Les Chinois le savent et se sont d’ailleurs vantés “d’être les vrais successeurs des efforts américains des années 1960”. “Les lapins [les États-Unis, NDLR] deviennent parfois paresseux. C’est à ce moment-là que la tortue [la Chine] prend le relais”, avait affirmé en avril dernier Xu Hongjie, l’ex-directeur de recherche du programme thorium chinois.
“Les efforts chinois pour réussir dans ce domaine visent à démontrer qu’ils investissent dans des technologies d’avenir là où les États-Unis sous Donald Trump misent sur des sources d’énergie polluantes et anciennes comme le charbon et le pétrole”, souligne Marc Lanteigne, spécialiste de la Chine à l’université arctique de Norvège.
Et le pari chinois est dans l’air du temps. “De nombreuses start-ups dans le monde essaient de développer les réacteurs à sels fondus”, confirme Daniel Heuer. Ces réacteurs font partie des technologies les plus prometteuses identifiées par le forum Génération IV – une initiative américaine pour favoriser la coopération internationale dans le domaine du nucléaire civil – pour les centrales du futur.
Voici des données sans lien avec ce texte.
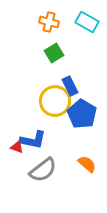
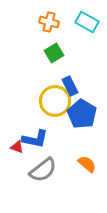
blue L-shape: moved 2 px right, 1 px up
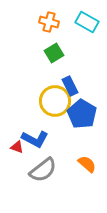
blue L-shape: rotated 16 degrees clockwise
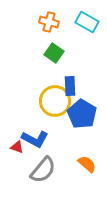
green square: rotated 24 degrees counterclockwise
blue rectangle: rotated 24 degrees clockwise
gray semicircle: rotated 12 degrees counterclockwise
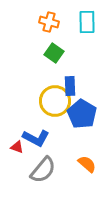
cyan rectangle: rotated 60 degrees clockwise
blue L-shape: moved 1 px right, 1 px up
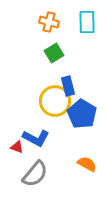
green square: rotated 24 degrees clockwise
blue rectangle: moved 2 px left; rotated 12 degrees counterclockwise
orange semicircle: rotated 12 degrees counterclockwise
gray semicircle: moved 8 px left, 4 px down
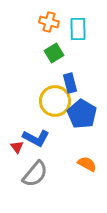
cyan rectangle: moved 9 px left, 7 px down
blue rectangle: moved 2 px right, 3 px up
red triangle: rotated 32 degrees clockwise
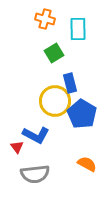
orange cross: moved 4 px left, 3 px up
blue L-shape: moved 3 px up
gray semicircle: rotated 44 degrees clockwise
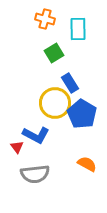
blue rectangle: rotated 18 degrees counterclockwise
yellow circle: moved 2 px down
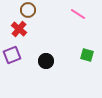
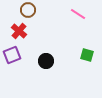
red cross: moved 2 px down
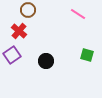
purple square: rotated 12 degrees counterclockwise
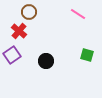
brown circle: moved 1 px right, 2 px down
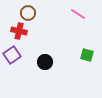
brown circle: moved 1 px left, 1 px down
red cross: rotated 28 degrees counterclockwise
black circle: moved 1 px left, 1 px down
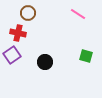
red cross: moved 1 px left, 2 px down
green square: moved 1 px left, 1 px down
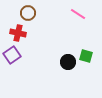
black circle: moved 23 px right
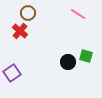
red cross: moved 2 px right, 2 px up; rotated 28 degrees clockwise
purple square: moved 18 px down
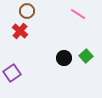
brown circle: moved 1 px left, 2 px up
green square: rotated 32 degrees clockwise
black circle: moved 4 px left, 4 px up
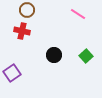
brown circle: moved 1 px up
red cross: moved 2 px right; rotated 28 degrees counterclockwise
black circle: moved 10 px left, 3 px up
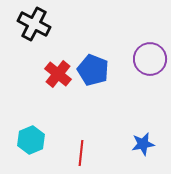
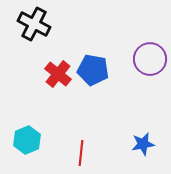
blue pentagon: rotated 12 degrees counterclockwise
cyan hexagon: moved 4 px left
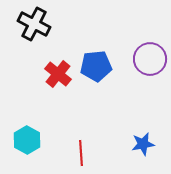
blue pentagon: moved 3 px right, 4 px up; rotated 16 degrees counterclockwise
cyan hexagon: rotated 8 degrees counterclockwise
red line: rotated 10 degrees counterclockwise
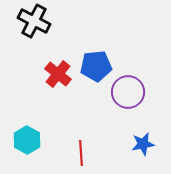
black cross: moved 3 px up
purple circle: moved 22 px left, 33 px down
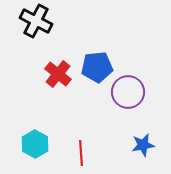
black cross: moved 2 px right
blue pentagon: moved 1 px right, 1 px down
cyan hexagon: moved 8 px right, 4 px down
blue star: moved 1 px down
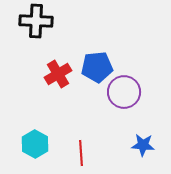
black cross: rotated 24 degrees counterclockwise
red cross: rotated 20 degrees clockwise
purple circle: moved 4 px left
blue star: rotated 15 degrees clockwise
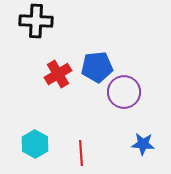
blue star: moved 1 px up
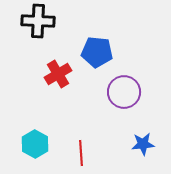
black cross: moved 2 px right
blue pentagon: moved 15 px up; rotated 12 degrees clockwise
blue star: rotated 10 degrees counterclockwise
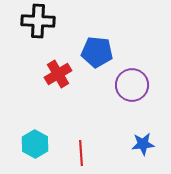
purple circle: moved 8 px right, 7 px up
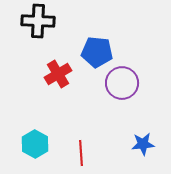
purple circle: moved 10 px left, 2 px up
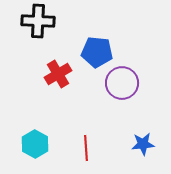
red line: moved 5 px right, 5 px up
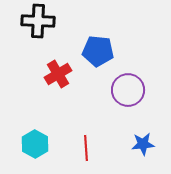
blue pentagon: moved 1 px right, 1 px up
purple circle: moved 6 px right, 7 px down
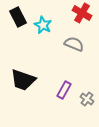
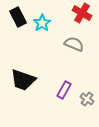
cyan star: moved 1 px left, 2 px up; rotated 12 degrees clockwise
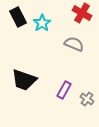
black trapezoid: moved 1 px right
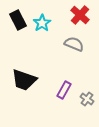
red cross: moved 2 px left, 2 px down; rotated 12 degrees clockwise
black rectangle: moved 3 px down
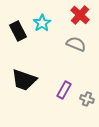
black rectangle: moved 11 px down
gray semicircle: moved 2 px right
gray cross: rotated 16 degrees counterclockwise
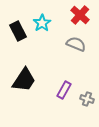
black trapezoid: rotated 76 degrees counterclockwise
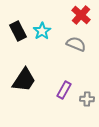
red cross: moved 1 px right
cyan star: moved 8 px down
gray cross: rotated 16 degrees counterclockwise
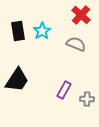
black rectangle: rotated 18 degrees clockwise
black trapezoid: moved 7 px left
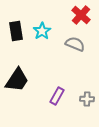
black rectangle: moved 2 px left
gray semicircle: moved 1 px left
purple rectangle: moved 7 px left, 6 px down
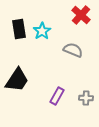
black rectangle: moved 3 px right, 2 px up
gray semicircle: moved 2 px left, 6 px down
gray cross: moved 1 px left, 1 px up
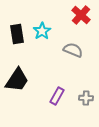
black rectangle: moved 2 px left, 5 px down
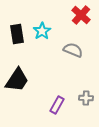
purple rectangle: moved 9 px down
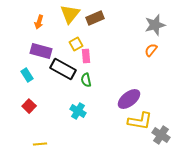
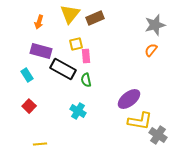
yellow square: rotated 16 degrees clockwise
gray cross: moved 3 px left
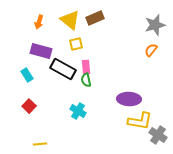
yellow triangle: moved 6 px down; rotated 30 degrees counterclockwise
pink rectangle: moved 11 px down
purple ellipse: rotated 40 degrees clockwise
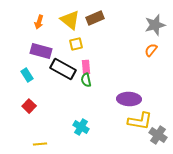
cyan cross: moved 3 px right, 16 px down
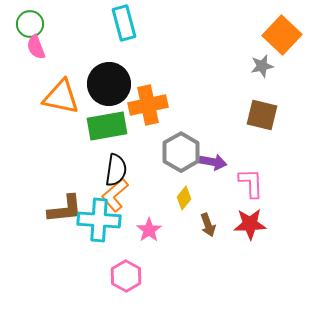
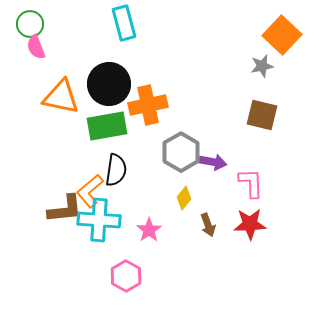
orange L-shape: moved 25 px left, 4 px up
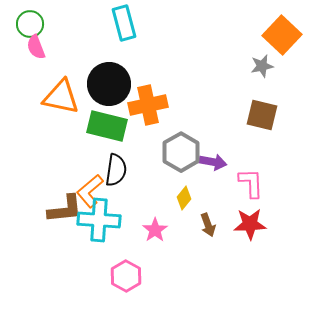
green rectangle: rotated 24 degrees clockwise
pink star: moved 6 px right
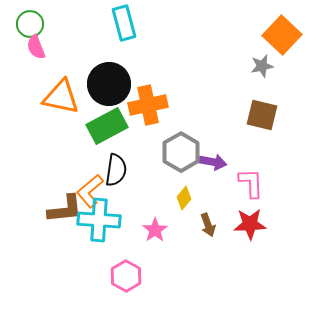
green rectangle: rotated 42 degrees counterclockwise
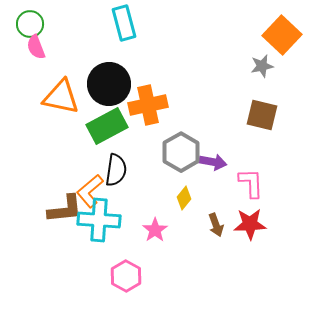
brown arrow: moved 8 px right
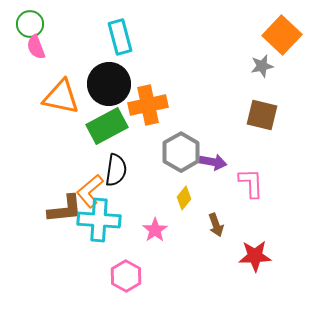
cyan rectangle: moved 4 px left, 14 px down
red star: moved 5 px right, 32 px down
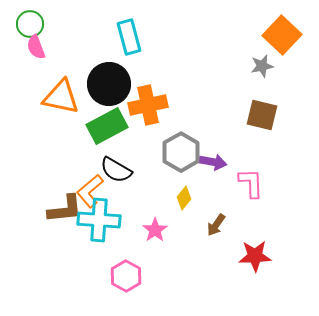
cyan rectangle: moved 9 px right
black semicircle: rotated 112 degrees clockwise
brown arrow: rotated 55 degrees clockwise
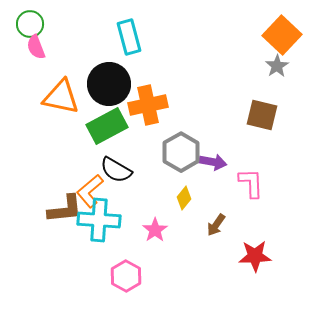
gray star: moved 15 px right; rotated 20 degrees counterclockwise
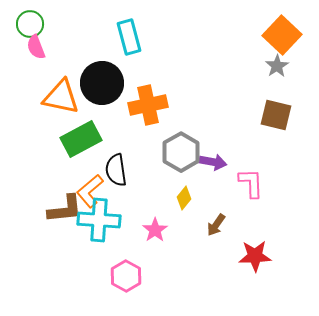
black circle: moved 7 px left, 1 px up
brown square: moved 14 px right
green rectangle: moved 26 px left, 13 px down
black semicircle: rotated 52 degrees clockwise
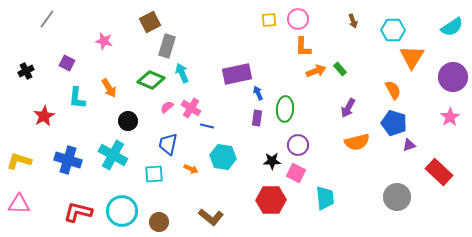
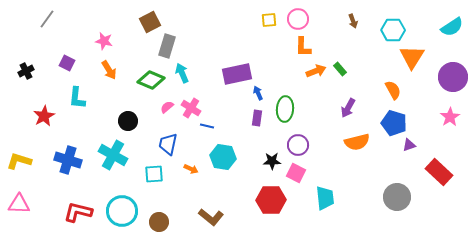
orange arrow at (109, 88): moved 18 px up
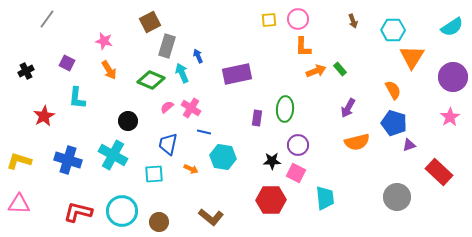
blue arrow at (258, 93): moved 60 px left, 37 px up
blue line at (207, 126): moved 3 px left, 6 px down
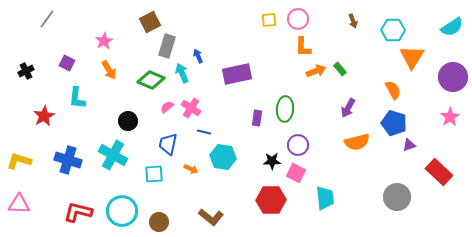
pink star at (104, 41): rotated 30 degrees clockwise
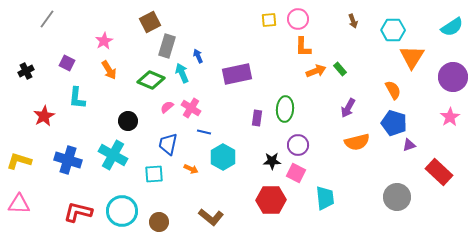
cyan hexagon at (223, 157): rotated 20 degrees clockwise
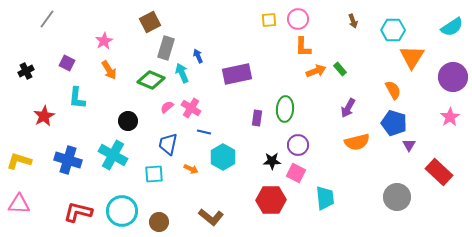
gray rectangle at (167, 46): moved 1 px left, 2 px down
purple triangle at (409, 145): rotated 40 degrees counterclockwise
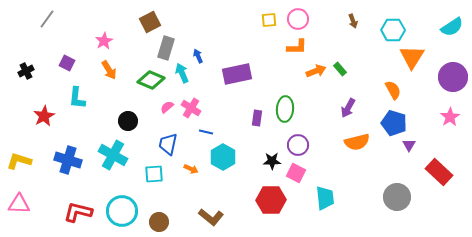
orange L-shape at (303, 47): moved 6 px left; rotated 90 degrees counterclockwise
blue line at (204, 132): moved 2 px right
Pour ses partisans, la combinaison thorium-réacteurs à sels fondus est gagnante à plus d’un titre. “Ces réacteurs sont intrinsèquement stables et il ne risque pas d’y avoir d’emballement, ce qui leur procure un avantage en termes de sécurité”, affirme Daniel Heuer. Là où les réacteurs à eau pressurisée peuvent être comparés à des cocottes-minute nécessitant d’énormes pressions et de l’eau pour le refroidissement, les réacteurs à sels fondus seraient davantage comme des bouilloires électriques dotées d’un coupe-circuit intégré. “Le danger d’avoir un incident de type Tchernobyl [la centrale soviétique dont le cœur d’un réacteur avait fondu en 1986, NDLR] est en principe écarté avec ce type de réacteur”, confirme Georg Steinhauser, physicien atomique à l’université de Vienne.
“Ces réacteurs brûlent aussi tout, ce qui réduit les déchets à traiter ensuite”, affirme Daniel Heuer.
Pas de nouveau Tchernobyl, mais de la corrosion ?
Une solution bénéfique pour l’avenir de l’énergie nucléaire ? Attention à ne pas s’emballer, avertit Janne Wallenius. “Historiquement, le réacteur testé par les Américains a subi plusieurs arrêts d’urgence pour des raisons de sécurité. Il ne faut pas se leurrer, les Chinois ont essentiellement réussi à reproduire l’expérience américaine des années 1960 et on ne sait pas si et comment ils ont réussi à surmonter les difficultés de l’époque”, assure ce spécialiste.
L’un des principaux défauts de ces réacteurs vient de la corrosion de la structure du réacteur liée à l’utilisation du sel. “C’est un problème connu depuis longtemps. Les Chinois ont annoncé avoir trouvé une solution, mais ne donnent que très peu de détails”, constate Georg Steinhauser. Pour Janne Wallenius, l’effet corrosif du sel fait que “la durée de vie des réacteurs à sels fondus risque d’être beaucoup plus courte”.
Cet expert estime qu’il est urgent d’attendre avant de sabrer le champagne à la gloire d’une nouvelle ère d’un nucléaire plus propre et sûre grâce au thorium et aux réacteurs à sels fondus. Même si les autres spécialistes interrogés par France 24 assurent que par rapport à ce qui existe actuellement c’est une piste au minimum prometteuse. Un peu d’air frais dans “un milieu très conservateur qui n’a longtemps pas cherché plus loin que les réacteurs à eau pressurisés parce que cela fonctionnait et qu’il y a suffisamment d’uranium 238”, résume Georg Steinhauser.
Et puis la Chine n'allait pas laisser son grand rival asiatique prendre une longueur d'avance dans ce domaine. L'Inde travaille, en effet, également sur le développement d'une filière nucléaire au thorium. Logique : "C'est un pays qui dispose de très importantes réserves de ce minerai", confirme Georg Steinhauser.